__WHAT THE TASK REQUIRES__. Copy out, unchanged, the lines from the one with "Approximately how many" to the one with "True or false: the", both included, and leave the pictures out.

__EXTRACTED RECORDS__.
+===+

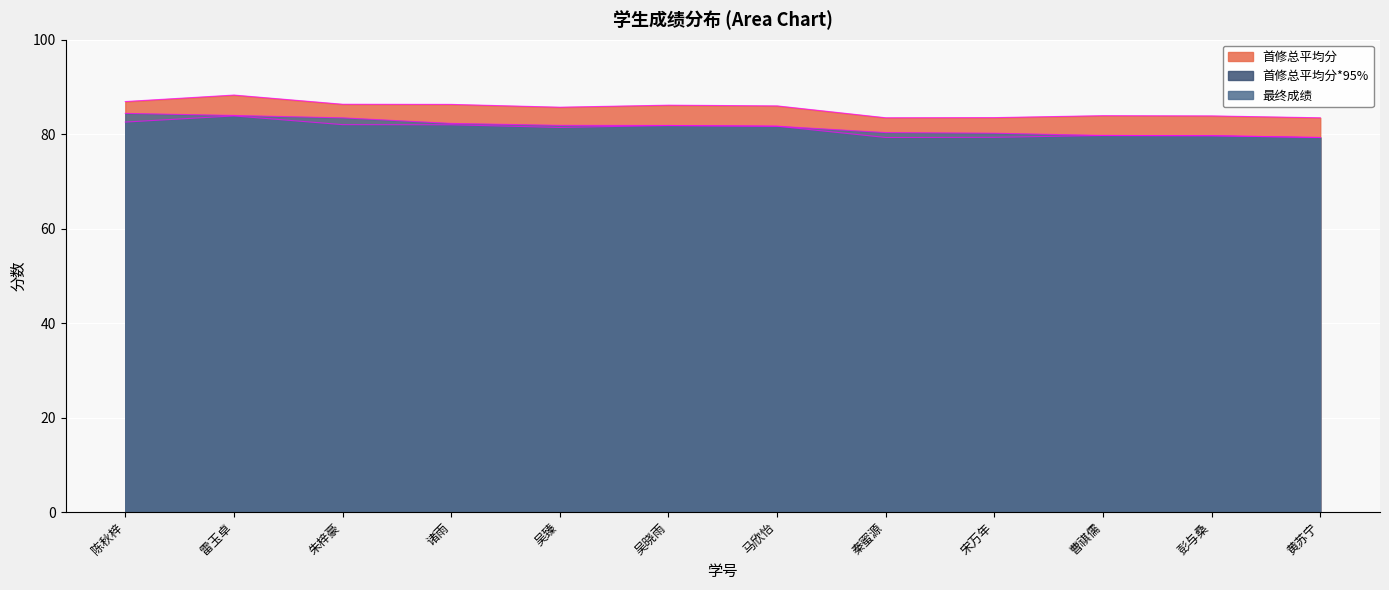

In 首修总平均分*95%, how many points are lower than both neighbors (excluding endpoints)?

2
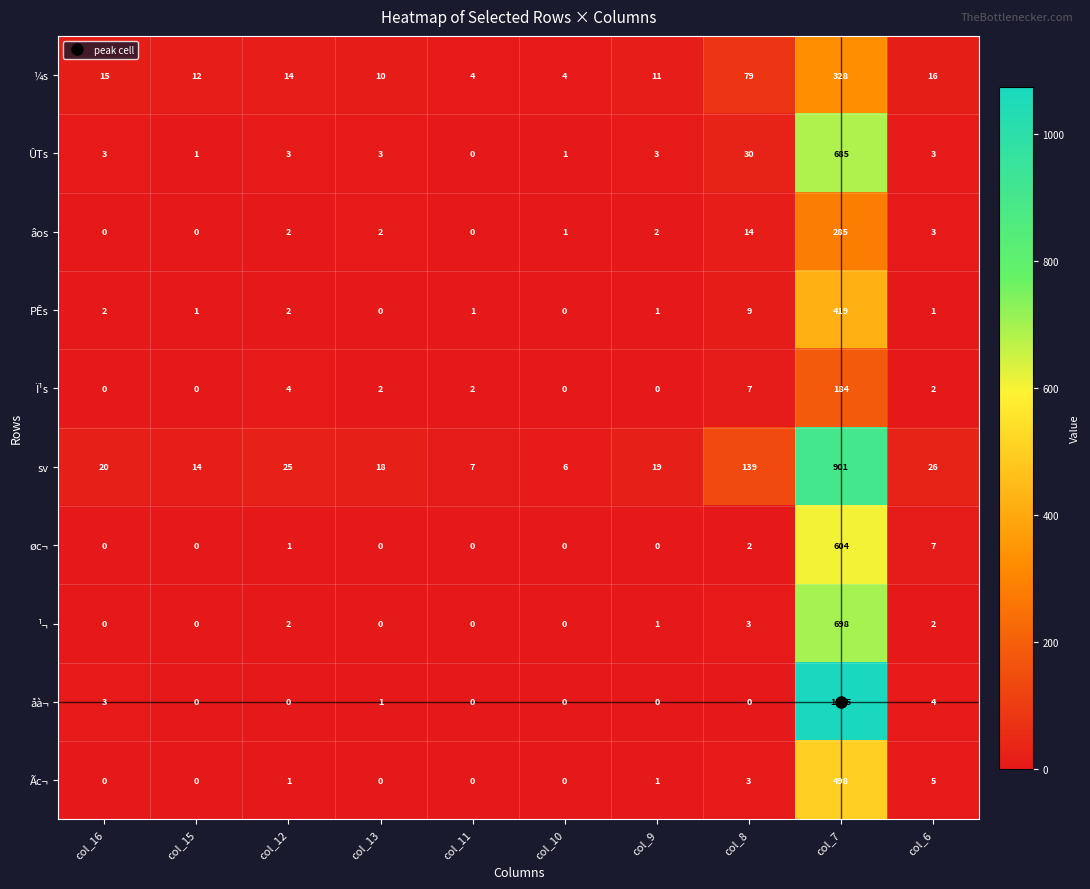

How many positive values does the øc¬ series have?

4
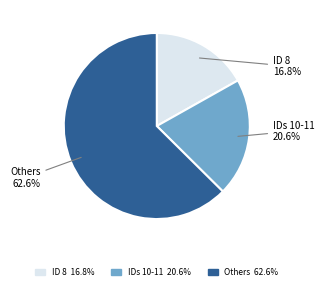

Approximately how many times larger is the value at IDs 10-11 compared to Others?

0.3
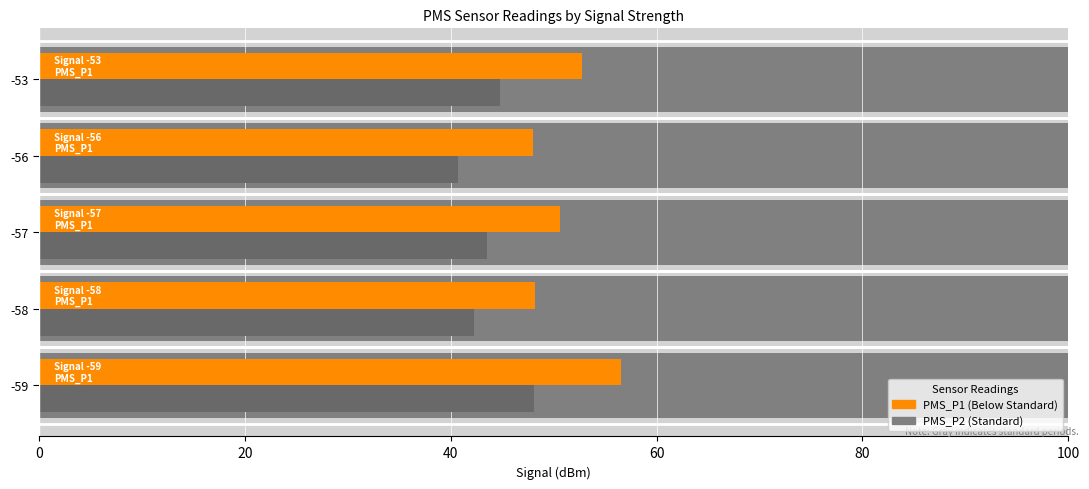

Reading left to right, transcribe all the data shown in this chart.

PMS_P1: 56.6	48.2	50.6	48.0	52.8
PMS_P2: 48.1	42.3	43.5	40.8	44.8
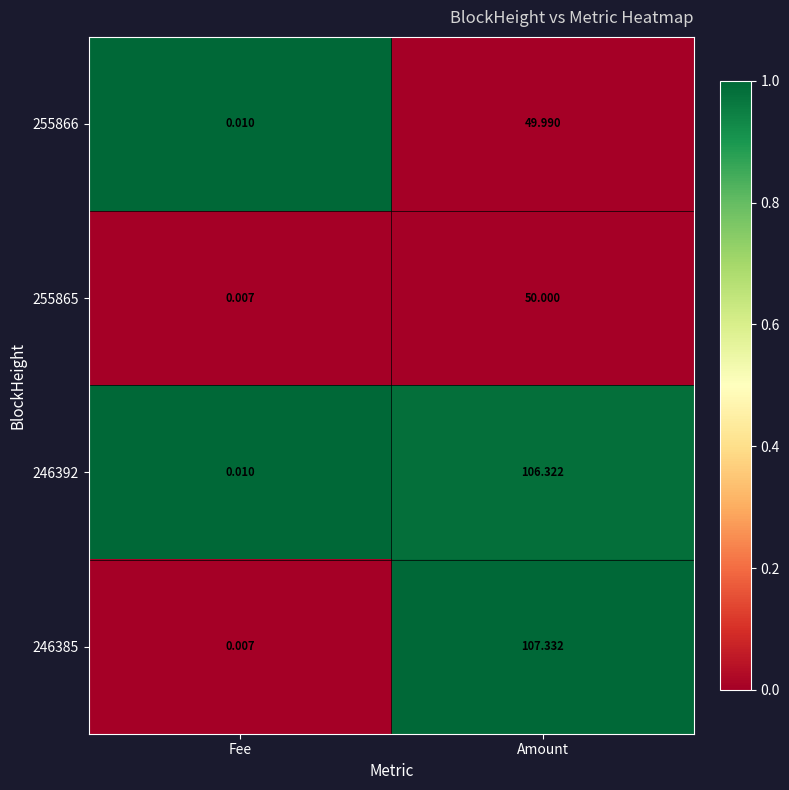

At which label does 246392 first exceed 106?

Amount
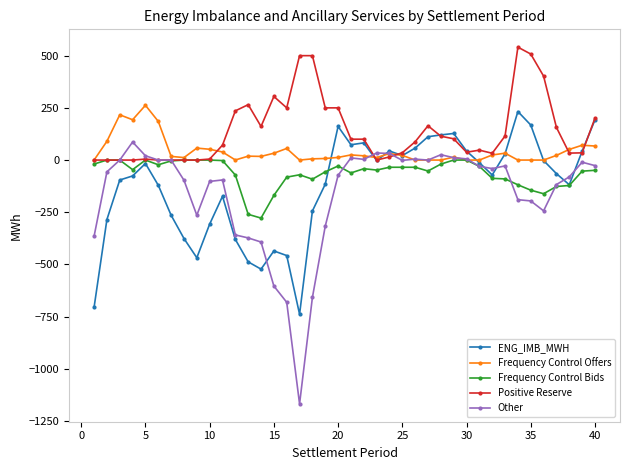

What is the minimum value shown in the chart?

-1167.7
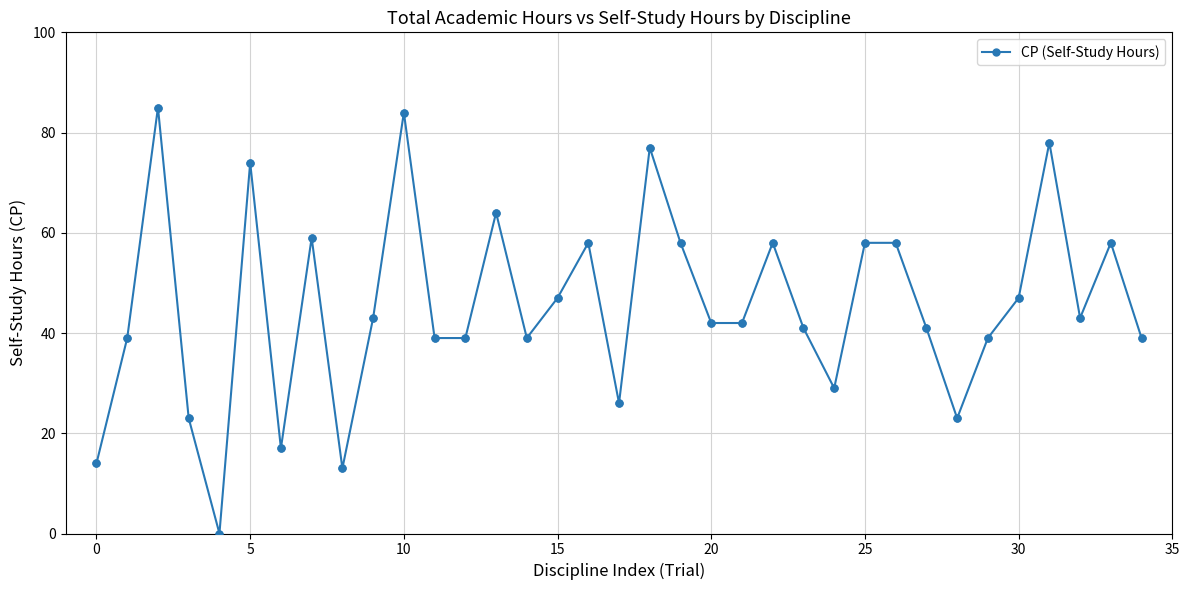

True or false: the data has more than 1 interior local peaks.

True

+===+

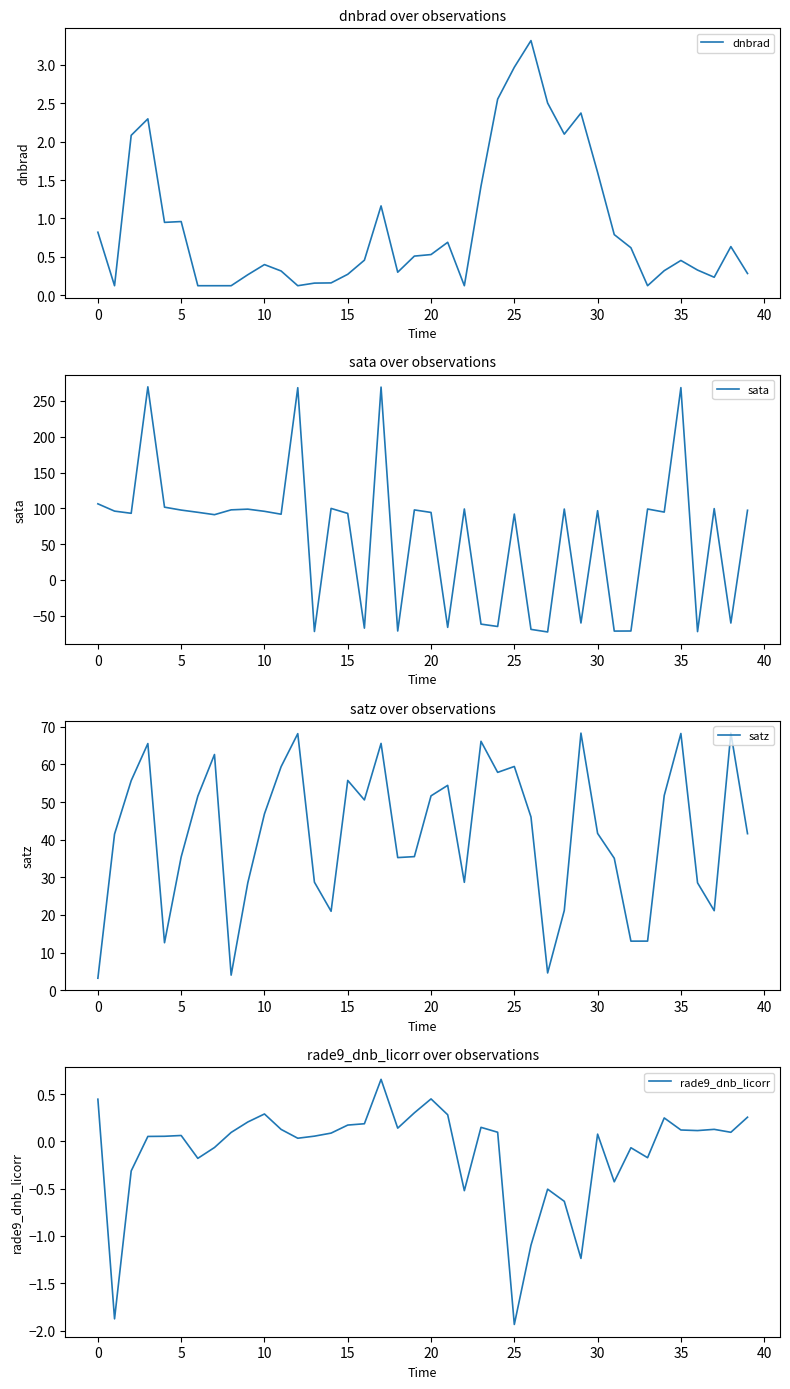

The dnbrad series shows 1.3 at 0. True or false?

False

+===+

__EXERCISE RESPONSE__.
Approximately how many times larger is the value at IDs 10-11 compared to Others?

0.3

Reading left to right, transcribe all the data shown in this chart.

PMS_P1: 56.6	48.2	50.6	48.0	52.8
PMS_P2: 48.1	42.3	43.5	40.8	44.8

At which label does 246392 first exceed 106?

Amount

What is the minimum value shown in the chart?

-1167.7

True or false: the data has more than 1 interior local peaks.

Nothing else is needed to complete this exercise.